Please reproduce, word for word, the lines of the listing from the one containing "fluye el agua" through the one containing "Esa era una humanidad que se extendía a", including both of those lines.

[Recorded data]
•••••
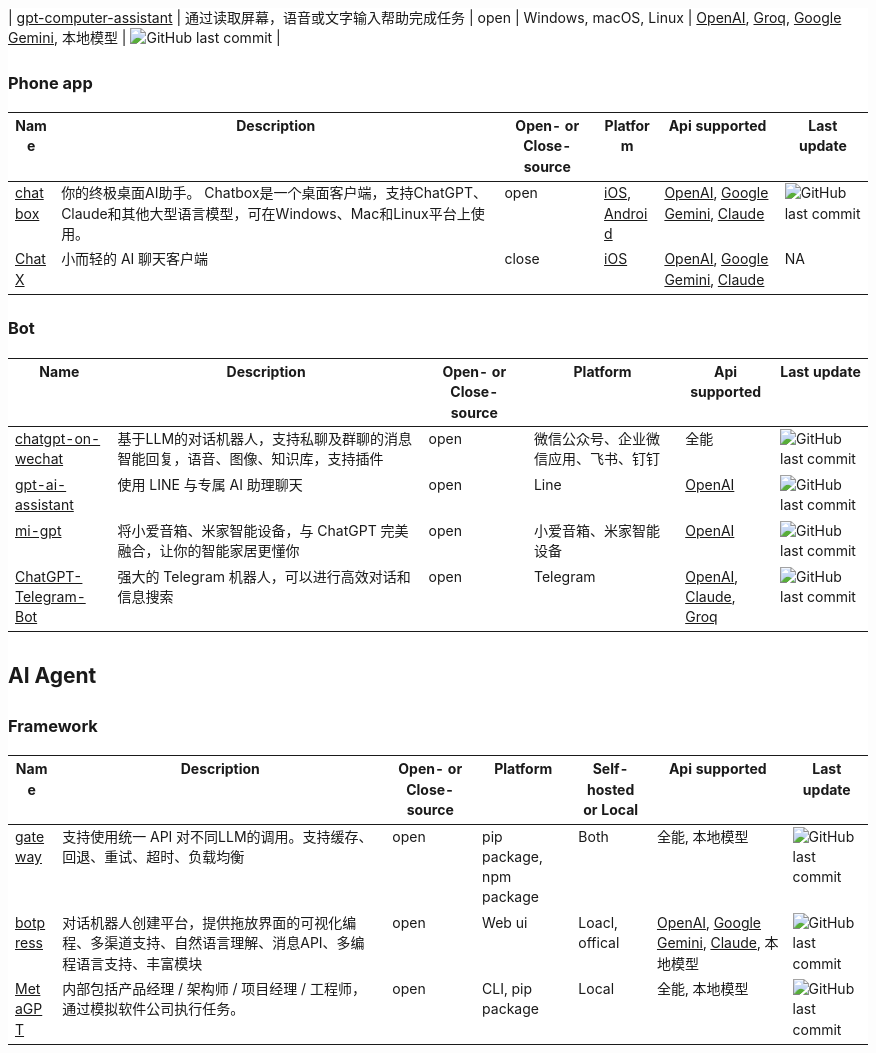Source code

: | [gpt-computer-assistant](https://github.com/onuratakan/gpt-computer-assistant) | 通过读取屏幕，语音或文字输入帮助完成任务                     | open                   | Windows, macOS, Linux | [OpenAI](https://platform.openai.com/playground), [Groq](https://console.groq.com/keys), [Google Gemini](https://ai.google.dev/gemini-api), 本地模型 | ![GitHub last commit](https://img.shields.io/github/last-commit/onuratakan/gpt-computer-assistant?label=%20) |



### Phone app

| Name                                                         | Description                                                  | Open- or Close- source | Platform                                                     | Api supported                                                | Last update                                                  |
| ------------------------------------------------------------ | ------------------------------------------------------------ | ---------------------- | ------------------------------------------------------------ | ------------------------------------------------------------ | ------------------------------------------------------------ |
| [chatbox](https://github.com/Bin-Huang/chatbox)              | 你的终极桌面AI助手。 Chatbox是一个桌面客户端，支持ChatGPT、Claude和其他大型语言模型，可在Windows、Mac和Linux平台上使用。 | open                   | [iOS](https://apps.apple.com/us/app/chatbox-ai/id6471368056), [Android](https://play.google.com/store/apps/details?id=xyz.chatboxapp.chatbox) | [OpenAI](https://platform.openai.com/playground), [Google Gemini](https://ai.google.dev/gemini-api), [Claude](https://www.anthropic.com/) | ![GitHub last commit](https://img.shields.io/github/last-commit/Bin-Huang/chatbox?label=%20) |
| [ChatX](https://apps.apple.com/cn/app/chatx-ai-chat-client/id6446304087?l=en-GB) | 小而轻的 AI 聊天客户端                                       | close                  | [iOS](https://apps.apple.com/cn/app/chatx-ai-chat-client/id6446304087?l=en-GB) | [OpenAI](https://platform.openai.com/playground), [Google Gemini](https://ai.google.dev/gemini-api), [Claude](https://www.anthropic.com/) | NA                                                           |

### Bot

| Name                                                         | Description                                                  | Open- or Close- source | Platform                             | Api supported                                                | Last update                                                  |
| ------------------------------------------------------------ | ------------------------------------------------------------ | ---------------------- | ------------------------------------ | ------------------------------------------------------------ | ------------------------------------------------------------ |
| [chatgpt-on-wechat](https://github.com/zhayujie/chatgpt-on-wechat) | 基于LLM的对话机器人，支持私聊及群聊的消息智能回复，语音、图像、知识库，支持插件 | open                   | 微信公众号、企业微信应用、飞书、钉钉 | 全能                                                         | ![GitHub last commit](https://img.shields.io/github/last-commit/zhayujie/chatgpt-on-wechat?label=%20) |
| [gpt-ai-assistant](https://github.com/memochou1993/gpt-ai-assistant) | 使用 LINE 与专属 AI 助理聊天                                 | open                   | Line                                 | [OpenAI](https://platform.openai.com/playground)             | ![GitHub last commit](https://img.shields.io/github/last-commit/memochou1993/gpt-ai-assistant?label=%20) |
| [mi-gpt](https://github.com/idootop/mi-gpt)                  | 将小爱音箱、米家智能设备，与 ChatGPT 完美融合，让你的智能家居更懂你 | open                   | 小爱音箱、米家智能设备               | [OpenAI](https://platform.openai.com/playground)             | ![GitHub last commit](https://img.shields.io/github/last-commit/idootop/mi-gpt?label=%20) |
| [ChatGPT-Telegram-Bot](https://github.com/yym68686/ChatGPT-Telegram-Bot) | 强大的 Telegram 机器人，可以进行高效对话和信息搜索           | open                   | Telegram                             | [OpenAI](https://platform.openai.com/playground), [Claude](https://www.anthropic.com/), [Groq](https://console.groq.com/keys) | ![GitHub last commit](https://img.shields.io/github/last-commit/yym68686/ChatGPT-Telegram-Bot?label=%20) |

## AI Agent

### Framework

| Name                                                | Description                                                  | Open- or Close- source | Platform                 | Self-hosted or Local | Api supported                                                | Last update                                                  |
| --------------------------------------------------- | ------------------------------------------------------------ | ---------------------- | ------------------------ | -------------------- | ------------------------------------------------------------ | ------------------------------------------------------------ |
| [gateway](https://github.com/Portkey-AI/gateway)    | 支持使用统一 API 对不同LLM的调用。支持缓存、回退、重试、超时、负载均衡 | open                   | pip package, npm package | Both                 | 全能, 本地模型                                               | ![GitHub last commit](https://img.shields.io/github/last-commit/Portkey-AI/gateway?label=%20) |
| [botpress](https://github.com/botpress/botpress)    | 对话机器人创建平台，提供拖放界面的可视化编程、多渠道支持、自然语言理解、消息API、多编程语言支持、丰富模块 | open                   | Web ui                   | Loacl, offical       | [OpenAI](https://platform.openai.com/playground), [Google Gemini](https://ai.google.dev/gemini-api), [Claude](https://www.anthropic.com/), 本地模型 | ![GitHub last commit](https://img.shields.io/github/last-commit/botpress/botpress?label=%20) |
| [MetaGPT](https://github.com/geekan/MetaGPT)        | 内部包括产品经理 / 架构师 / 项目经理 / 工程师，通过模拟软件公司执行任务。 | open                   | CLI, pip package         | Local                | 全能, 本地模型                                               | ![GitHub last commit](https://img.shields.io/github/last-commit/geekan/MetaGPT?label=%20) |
•••••
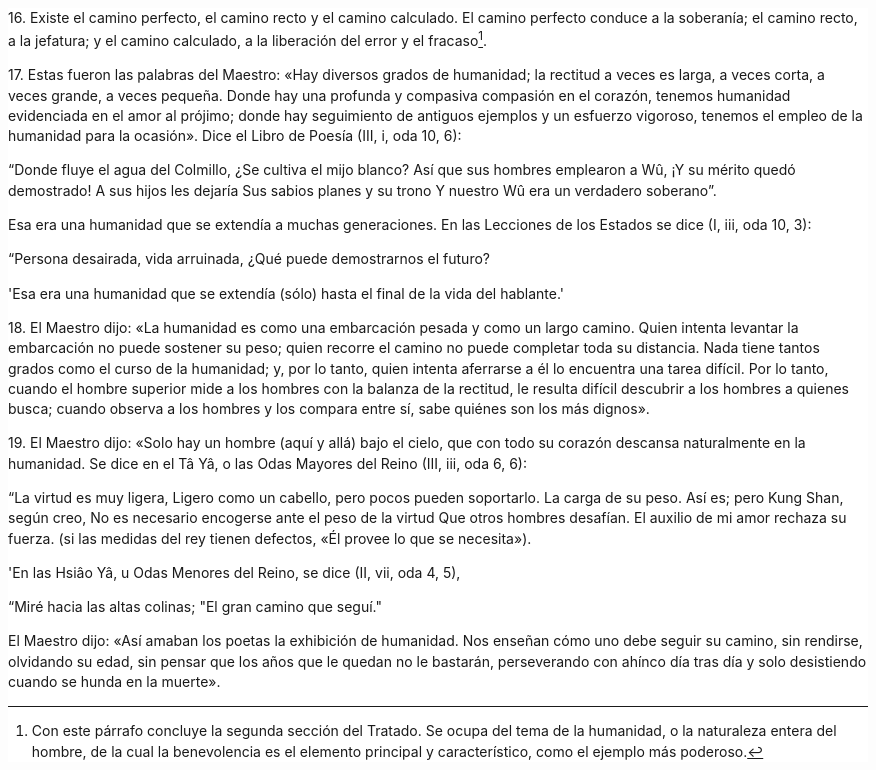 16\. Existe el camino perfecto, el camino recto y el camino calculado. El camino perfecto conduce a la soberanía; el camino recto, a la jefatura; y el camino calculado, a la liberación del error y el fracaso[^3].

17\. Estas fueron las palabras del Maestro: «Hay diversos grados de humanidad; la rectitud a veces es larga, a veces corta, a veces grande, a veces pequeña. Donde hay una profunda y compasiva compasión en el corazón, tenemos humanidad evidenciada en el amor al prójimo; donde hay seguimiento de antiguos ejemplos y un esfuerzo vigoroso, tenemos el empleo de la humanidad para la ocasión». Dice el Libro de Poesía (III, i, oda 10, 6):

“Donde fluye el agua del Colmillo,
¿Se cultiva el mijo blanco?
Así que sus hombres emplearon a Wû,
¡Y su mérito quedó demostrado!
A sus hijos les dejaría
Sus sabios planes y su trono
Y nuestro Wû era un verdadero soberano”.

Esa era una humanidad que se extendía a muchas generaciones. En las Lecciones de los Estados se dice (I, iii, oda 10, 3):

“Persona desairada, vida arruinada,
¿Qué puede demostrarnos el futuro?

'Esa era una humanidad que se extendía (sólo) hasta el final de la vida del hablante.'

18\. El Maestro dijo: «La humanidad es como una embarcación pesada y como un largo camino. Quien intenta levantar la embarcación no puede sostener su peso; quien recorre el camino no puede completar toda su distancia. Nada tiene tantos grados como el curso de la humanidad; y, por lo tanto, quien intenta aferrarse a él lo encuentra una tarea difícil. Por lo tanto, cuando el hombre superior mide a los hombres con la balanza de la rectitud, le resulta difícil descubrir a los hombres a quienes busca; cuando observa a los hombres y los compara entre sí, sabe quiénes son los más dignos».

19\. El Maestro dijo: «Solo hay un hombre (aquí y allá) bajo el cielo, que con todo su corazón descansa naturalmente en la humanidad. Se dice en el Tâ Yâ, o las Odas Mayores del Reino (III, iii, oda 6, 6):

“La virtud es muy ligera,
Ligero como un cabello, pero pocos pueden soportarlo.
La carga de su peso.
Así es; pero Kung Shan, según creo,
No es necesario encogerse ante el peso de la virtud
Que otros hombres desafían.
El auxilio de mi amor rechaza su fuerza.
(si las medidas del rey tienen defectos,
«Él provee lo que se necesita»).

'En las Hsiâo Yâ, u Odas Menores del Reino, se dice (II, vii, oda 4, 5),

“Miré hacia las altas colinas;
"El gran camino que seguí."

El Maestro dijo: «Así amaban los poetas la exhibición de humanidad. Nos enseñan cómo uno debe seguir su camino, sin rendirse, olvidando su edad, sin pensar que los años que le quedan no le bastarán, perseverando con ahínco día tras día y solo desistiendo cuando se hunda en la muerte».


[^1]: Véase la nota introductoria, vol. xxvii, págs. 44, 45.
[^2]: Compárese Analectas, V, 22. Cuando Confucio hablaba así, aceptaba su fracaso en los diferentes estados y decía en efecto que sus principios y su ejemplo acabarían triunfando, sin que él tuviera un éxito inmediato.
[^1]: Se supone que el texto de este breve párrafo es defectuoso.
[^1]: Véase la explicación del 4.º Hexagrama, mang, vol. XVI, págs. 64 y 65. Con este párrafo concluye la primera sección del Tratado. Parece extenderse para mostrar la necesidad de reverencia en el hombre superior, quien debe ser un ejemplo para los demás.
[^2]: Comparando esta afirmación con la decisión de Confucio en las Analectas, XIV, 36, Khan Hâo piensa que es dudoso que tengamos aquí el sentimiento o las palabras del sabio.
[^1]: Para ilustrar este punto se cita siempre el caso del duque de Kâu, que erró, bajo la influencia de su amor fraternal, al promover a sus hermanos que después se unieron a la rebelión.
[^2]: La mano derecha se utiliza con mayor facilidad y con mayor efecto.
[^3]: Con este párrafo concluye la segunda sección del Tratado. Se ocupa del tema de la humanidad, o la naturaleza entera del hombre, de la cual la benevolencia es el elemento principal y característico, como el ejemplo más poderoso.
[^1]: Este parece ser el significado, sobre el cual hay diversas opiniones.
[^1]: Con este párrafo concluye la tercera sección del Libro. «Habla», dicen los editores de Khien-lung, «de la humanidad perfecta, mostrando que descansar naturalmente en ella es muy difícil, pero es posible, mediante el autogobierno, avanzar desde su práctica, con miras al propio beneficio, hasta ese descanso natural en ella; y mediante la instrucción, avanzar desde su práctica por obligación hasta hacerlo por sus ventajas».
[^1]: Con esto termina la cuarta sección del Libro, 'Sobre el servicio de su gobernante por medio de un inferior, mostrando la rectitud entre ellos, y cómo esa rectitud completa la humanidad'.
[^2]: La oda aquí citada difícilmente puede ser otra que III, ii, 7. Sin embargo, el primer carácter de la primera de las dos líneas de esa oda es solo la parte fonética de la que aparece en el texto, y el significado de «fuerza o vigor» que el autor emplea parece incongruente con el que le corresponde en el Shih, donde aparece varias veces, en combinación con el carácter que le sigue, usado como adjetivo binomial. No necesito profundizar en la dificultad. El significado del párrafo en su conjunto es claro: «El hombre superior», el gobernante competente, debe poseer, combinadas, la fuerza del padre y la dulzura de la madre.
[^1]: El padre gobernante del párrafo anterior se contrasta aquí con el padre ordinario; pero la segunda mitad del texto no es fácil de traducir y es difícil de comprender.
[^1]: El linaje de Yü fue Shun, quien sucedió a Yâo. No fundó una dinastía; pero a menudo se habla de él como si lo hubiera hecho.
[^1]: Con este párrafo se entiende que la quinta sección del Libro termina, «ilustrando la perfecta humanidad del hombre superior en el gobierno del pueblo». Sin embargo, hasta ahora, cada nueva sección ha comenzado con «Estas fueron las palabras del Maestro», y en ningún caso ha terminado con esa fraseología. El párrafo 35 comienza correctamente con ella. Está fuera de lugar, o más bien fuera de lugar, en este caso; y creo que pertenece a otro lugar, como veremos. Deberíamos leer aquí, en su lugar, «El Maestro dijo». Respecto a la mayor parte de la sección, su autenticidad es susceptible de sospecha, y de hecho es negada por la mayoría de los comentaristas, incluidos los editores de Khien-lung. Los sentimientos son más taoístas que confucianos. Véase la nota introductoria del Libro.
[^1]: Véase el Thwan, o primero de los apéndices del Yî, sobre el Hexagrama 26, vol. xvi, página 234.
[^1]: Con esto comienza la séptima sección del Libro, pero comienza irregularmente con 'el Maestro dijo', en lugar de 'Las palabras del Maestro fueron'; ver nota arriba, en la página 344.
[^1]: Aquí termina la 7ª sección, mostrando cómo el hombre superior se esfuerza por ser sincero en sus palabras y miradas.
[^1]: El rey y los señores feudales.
•••••
### Output of the task
“Donde fluye el agua del Colmillo,
¿Se cultiva el mijo blanco?
Así que sus hombres emplearon a Wû,
¡Y su mérito quedó demostrado!
A sus hijos les dejaría
Sus sabios planes y su trono
Y nuestro Wû era un verdadero soberano”.

Esa era una humanidad que se extendía a muchas generaciones. En las Lecciones de los Estados se dice (I, iii, oda 10, 3):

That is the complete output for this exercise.